BVH – Bounding Volume Hierarchy. Any mesh object can be simply represented with a cube that completely encloses its extremities. Smaller mesh component objects a complex object can be represented in cubes of their own, grouped and enclosed by larger cubes nested inside each other.
Compute Unit – is (approximately) a group of GPU cores that share their own rendering units and cache. A GPU will have multiple compute units.
DAG – Directed Acyclic Graph. A hierarchical list of nodes where the relationship is flowing in one direction (eg: from parent to child or parent to grandchild, never from child to parent etc.). A child may have more than one parent.
HZB – Hierarchical depth buffer
Interpolation – Creating new values between two known values in even steps.
LOD – Level of Detail – related to the amount of detail stored in a version of a 3D model. Distant objects do no require as much detail as nearby objects. Related to Mipmap.
LZ – Lempel-Ziv compression replaces repeating blocks of byte aligned data with a short reference code. It is a straight-forward, simple, lossless compression technique used to reduce stored data sizes.
Mesh – a three dimensional net composed of a collection of evenly distributed points that are interpreted as vertices, edges, and faces according to context. A mesh can be moulded into any shape and is normally made visible by painting the surfaces with images or colours.
MIP – An acronym for a Latin phrase: Multum in Parvo, meaning “much in little”. Usually used as Mipmap or MIP level.

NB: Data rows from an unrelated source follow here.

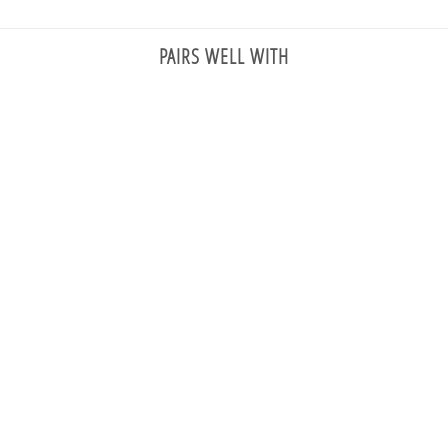
PAIRS WELL WITH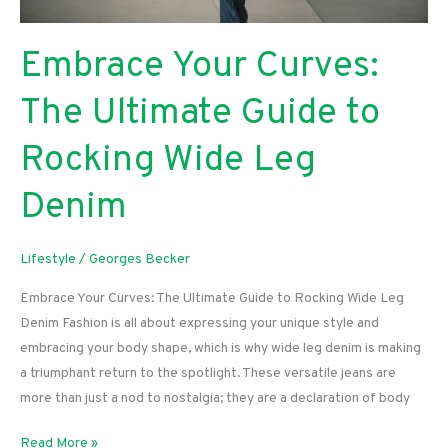
Embrace Your Curves:
The Ultimate Guide to
Rocking Wide Leg
Denim
Lifestyle
/
Georges Becker
Embrace Your Curves: The Ultimate Guide to Rocking Wide Leg
Denim Fashion is all about expressing your unique style and
embracing your body shape, which is why wide leg denim is making
a triumphant return to the spotlight. These versatile jeans are
more than just a nod to nostalgia; they are a declaration of body
Embrace
Read More »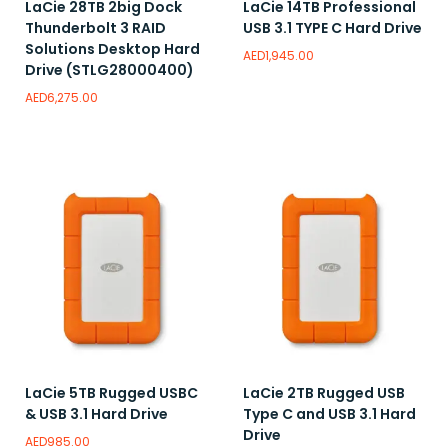
LaCie 28TB 2big Dock
LaCie 14TB Professional
Thunderbolt 3 RAID
USB 3.1 TYPE C Hard Drive
Solutions Desktop Hard
AED
1,945.00
Drive (STLG28000400)
AED
6,275.00
Read more
Add to wishlist
Add to wishlist
LaCie 5TB Rugged USBC
LaCie 2TB Rugged USB
& USB 3.1 Hard Drive
Type C and USB 3.1 Hard
Drive
AED
985.00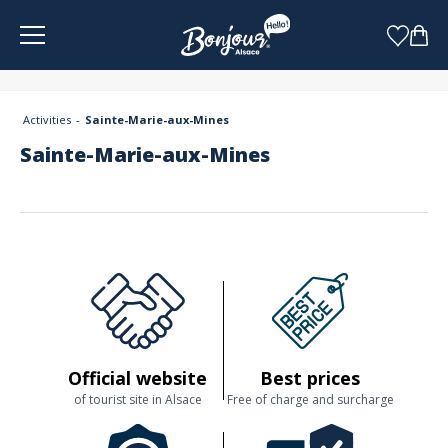
Cookies management panel
Activities
Sainte-Marie-aux-Mines
Sainte-Marie-aux-Mines
Official website
Best prices
of tourist site in Alsace
Free of charge and surcharge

Mipmaps – a size-ordered list of progressively lower resolution images. Each rectangular image is half the size of the one before. Related to LOD.
ROP – Raster Operations
SRV – Shader Resource View
Shader – A small program used to render pixels, usually as a fragment of a larger image. There are specific shaders to produce specific outputs, for example ray-traced or vertex shading. Each type of shader will require its own specific type of source data to work with.